Cold Fire Read online

Page 21


  That something, that thing, greater than myself, has been leading me by the nose the whole time. I never did have a choice.

  Now it’s time to see its true nature.

  *

  56.

  I know where we’re going. The cat leads me there, just the same.

  Once, I was afraid of the cat. It doesn’t inspire fear now. It’s broken. Its stumped tail, its silent voice. I find comfort in it.

  I’m only scared when I lose sight of the cat in the shadows, when I’m alone, but before long we’re walking on snow and I can see it easily.

  We walk across the green. The sirens behind, the fire turning the snow pink and orange. My feet crunch on the snow. The cat makes no sound.

  There’s something ahead. I can’t see it, but I can feel it. A black spot in the white. Pulsing. Beating.

  The heart.

  Eventide waits for me.

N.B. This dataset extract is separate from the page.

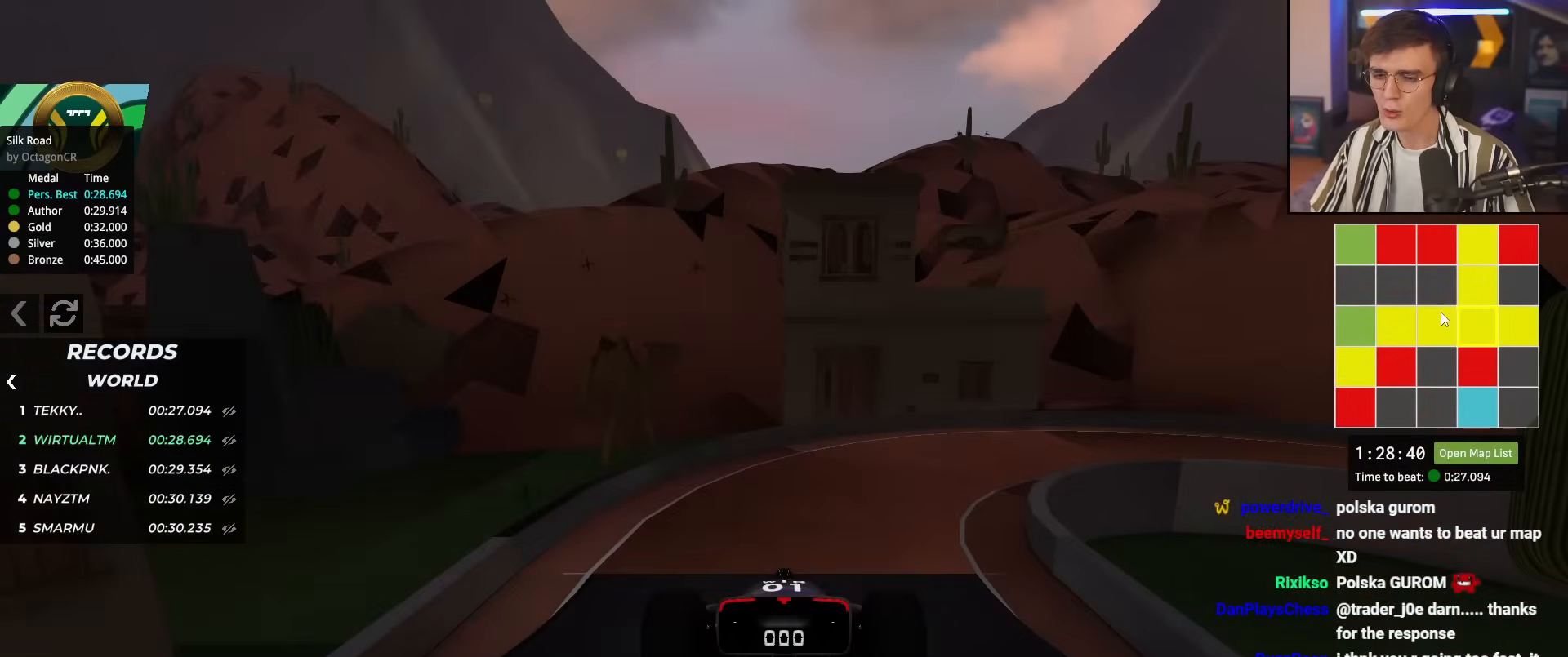
{"keys": ["up"], "events": []}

It's calling me home to whatever end waits for me. I have a feeling it’s not salvation they deal in there.

  The cat stops. The fence is white, the snow clinging to the diamond shapes of the wire. It’s the fence I remember from my dream; a nurse, pushing an old lady with a fuzzy halo of white hair to her death. A life to feed the damned.

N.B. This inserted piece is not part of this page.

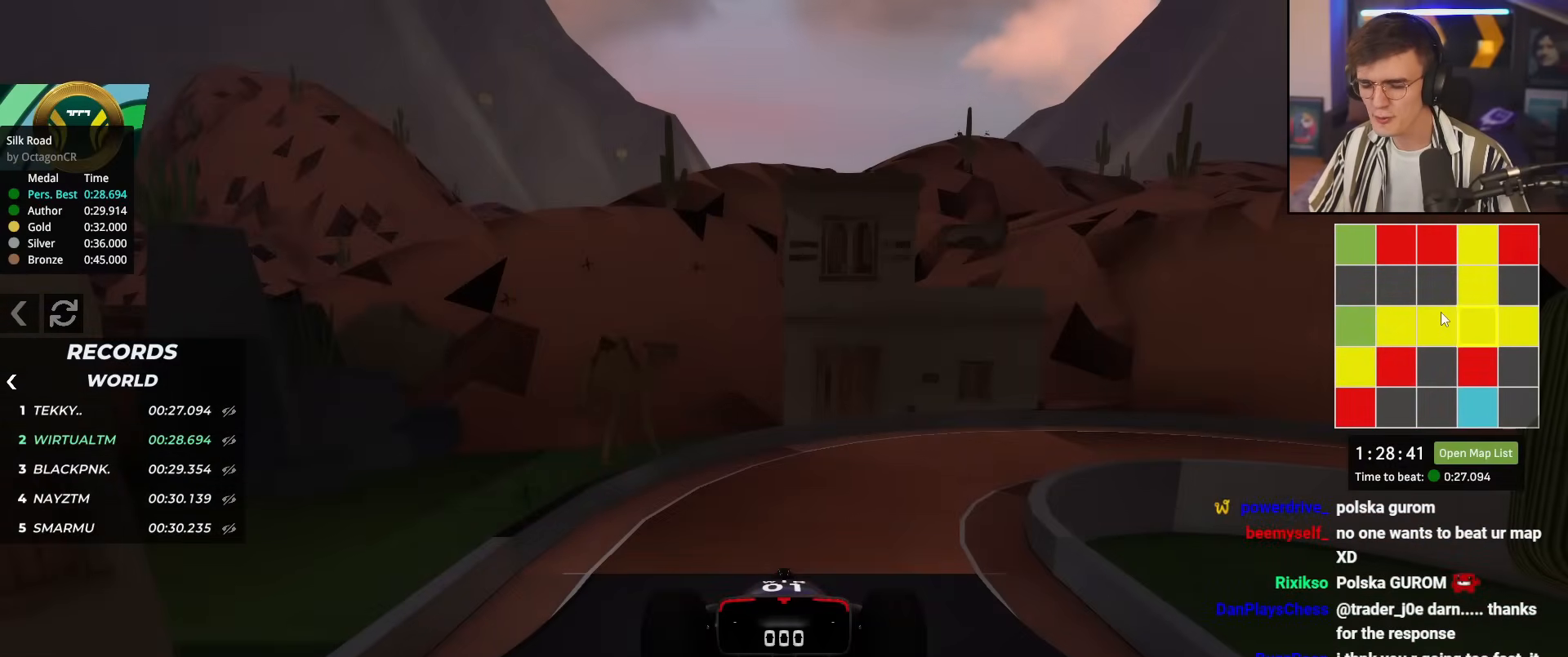
{"keys": ["up"], "events": []}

  Maybe it wasn’t a dream at all. It doesn’t matter now. I’m going in anyway.

  I brush away snow from a white board, red print barely visible.

  PRIVATE.

  Bold. Capitals.

  I fumble around, find the catch. There’s a padlock. I pull it and it snaps. The metal’s frozen solid. I look at the cat. It sits on its haunches, just looks right back at me.

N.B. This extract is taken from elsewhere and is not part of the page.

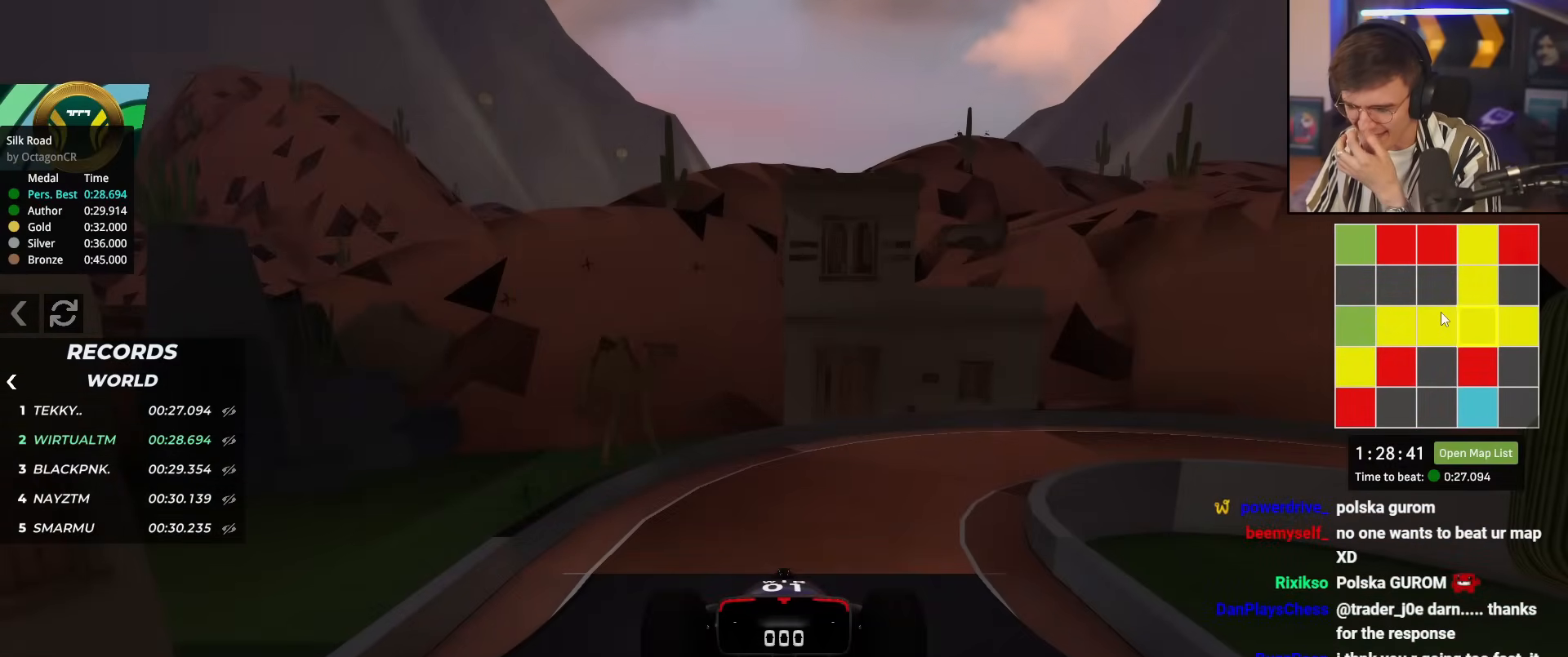
{"keys": ["up"], "events": []}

  I’ve been pushed, pulled. Guided by whatever guides the cat. I don’t like it, but I can’t deny it. I can’t fight it.

  Frank kicked the cat. I hunker down, pet it. Stroke it behind the ear. I don’t know anything about cats. That’s OK. The black cat’s not fussy. It makes no sound, but I can feel it vibrating as it purrs beneath my hand.

  Whatever it is behind the cat’s eyes, it’s watching me and I could use a little goodwill.

  ‘Watch out for me, huh?’

  It turns away, just gives a flick of its stubby tail, melts into the night.

  The message is clear.

  You’re on your own.

  I pull back the latch on the gate and step onto the grounds of Eventide.

  *

  57.

  I walk a circuit of the building. I can’t see very far now, because the snow is heavier. I get no real sense of how big the Eventide home is. The snow lays thick on my shoulders, in my hair.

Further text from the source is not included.